Both CMS and providers are continuing to gain experience with and learn from the BPCI initiative. All four models have projects underway that will continue into 2016.
Congress gave CMS the authority to expand use of a tested model without requiring a change in law if CMS finds that the model reduces spending without reducing the quality of care or improves the quality of care without increasing spending. CMS has not proposed to expand the use of any BPCI initiative model at this time but could do so in the future.

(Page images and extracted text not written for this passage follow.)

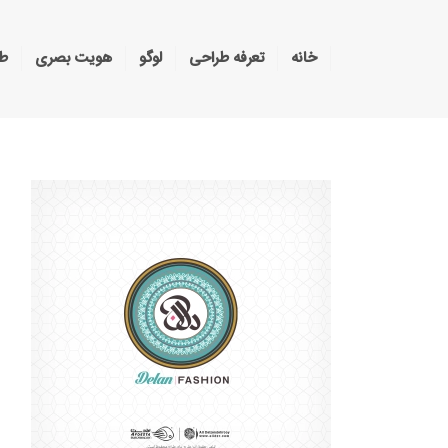
خانه
تعرفه طراحی
لوگو
هویت بصری
طر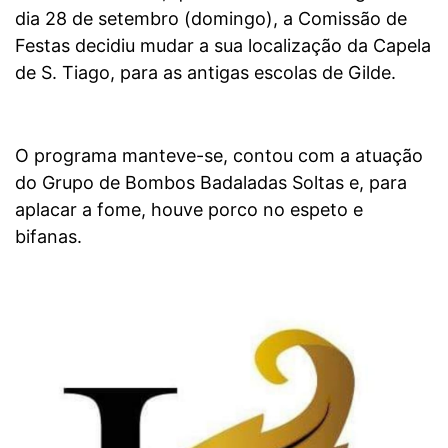
dia 28 de setembro (domingo), a Comissão de
Festas decidiu mudar a sua localização da Capela
de S. Tiago, para as antigas escolas de Gilde.
O programa manteve-se, contou com a atuação
do Grupo de Bombos Badaladas Soltas e, para
aplacar a fome, houve porco no espeto e
bifanas.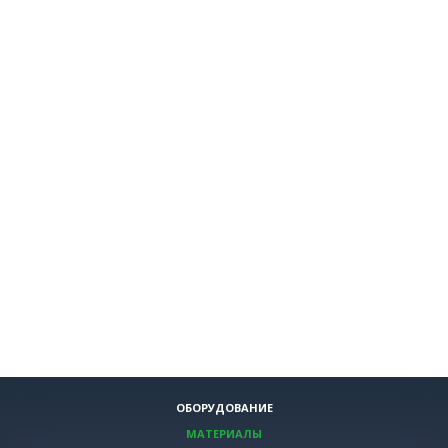
ОБОРУДОВАНИЕ
МАТЕРИАЛЫ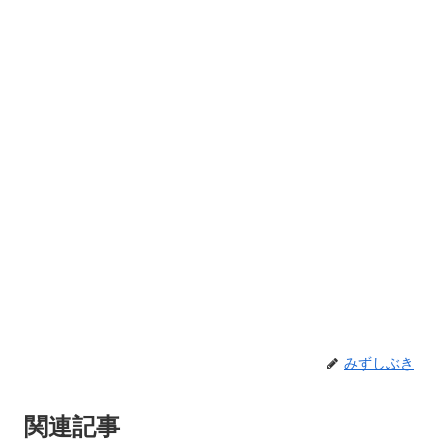
みずしぶき
関連記事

However, CMS is proposing to expand testing of concepts used in the BPCI initiative on a non-voluntary basis. Under its comprehensive care for joint replacement (CCJR) model, hospitals in the sixty-seven metropolitan areas selected for the model will receive a bundled payment for the inpatient stay and ninety days of postacute care.
While the structure of the CCJR model is similar to model 2, there are significant differences. Hospitals in selected areas will be required to participate in the CCJR model (unless the hospital is already participating in certain tracks of the BPCI initiative), and hospitals in other areas will not be able to participate. All lower extremity joint replacement cases at hospitals within those geographic areas will receive the bundled payment; under the BPCI initiative, cases could be limited to those from specific episode initiators, such as only those physician group practices with which the hospital has a relationship. CMS will implement this new payment model on April 1, 2016.
CMS is also testing bundled payments for care that does not include an inpatient hospital stay. Under its oncology care model, CMS is creating bundled payments for six-month episodes that start with the first claim for chemotherapy. This model is expected to start in spring 2016.